**ACTIVITY:** Once the pictures are removed, restate the data below word for word.

**SOURCE DATA:**
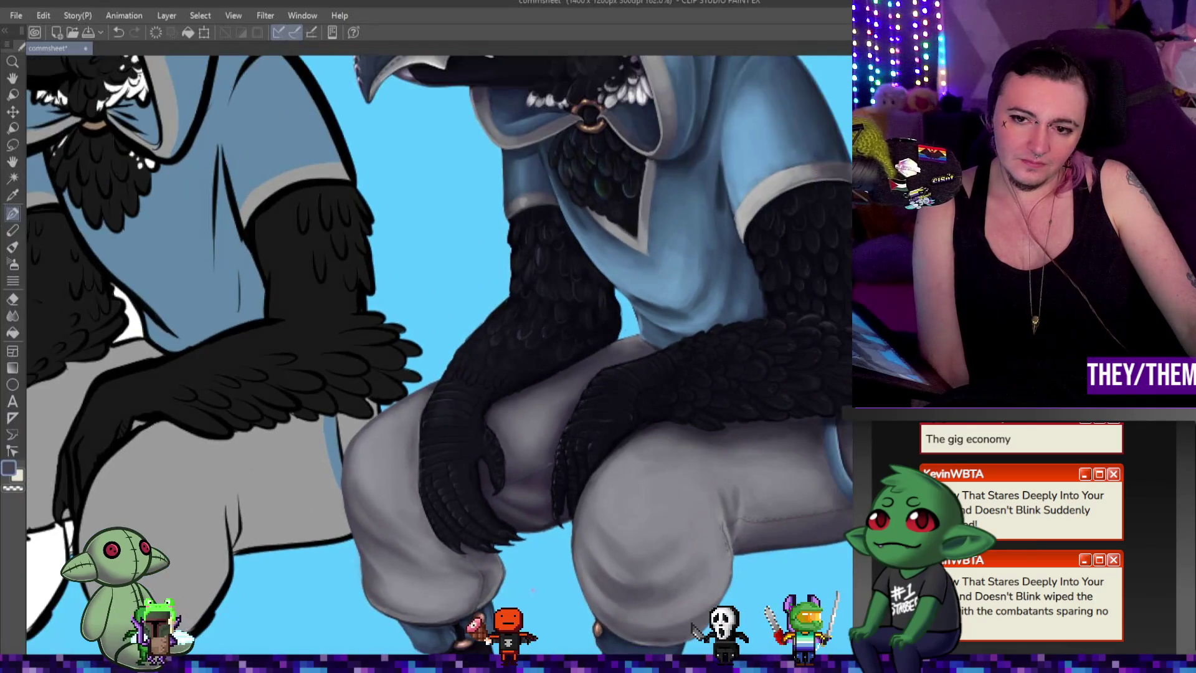
scroll(440, 355, "up", 1)
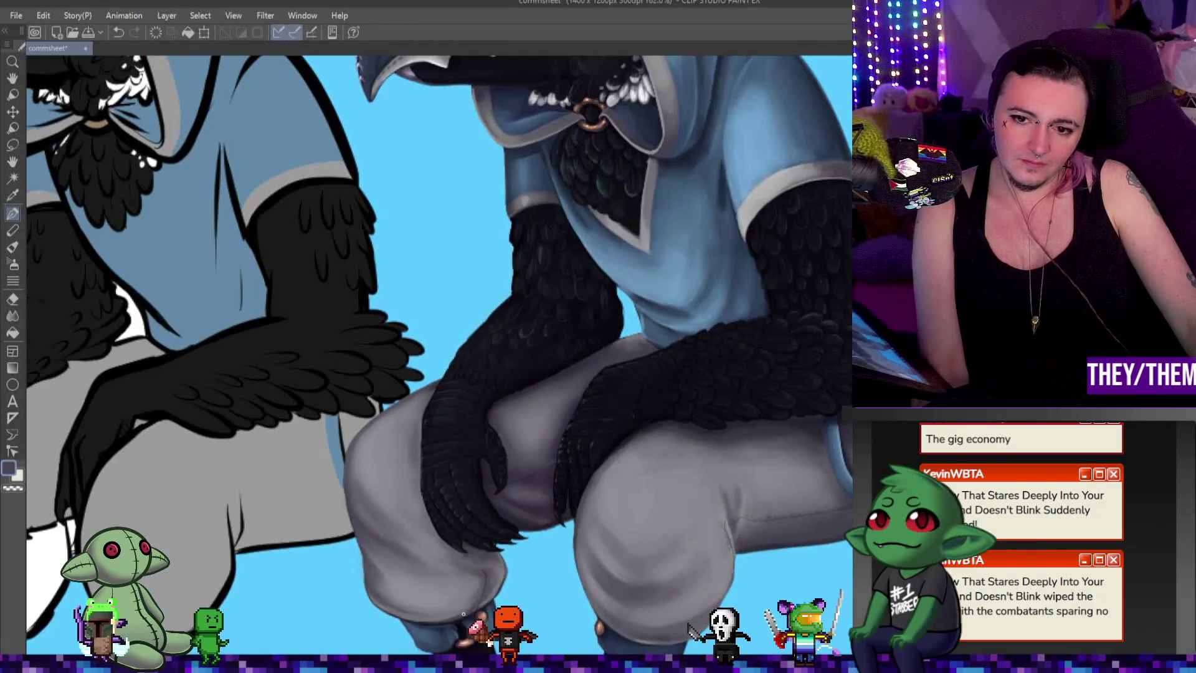
Step: Tilt the canvas view slightly over the legs and clasped claws
key("^")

**RESULT:**
scroll(440, 355, "up", 1)
Step: Tilt the canvas view slightly over the legs and clasped claws
key("^")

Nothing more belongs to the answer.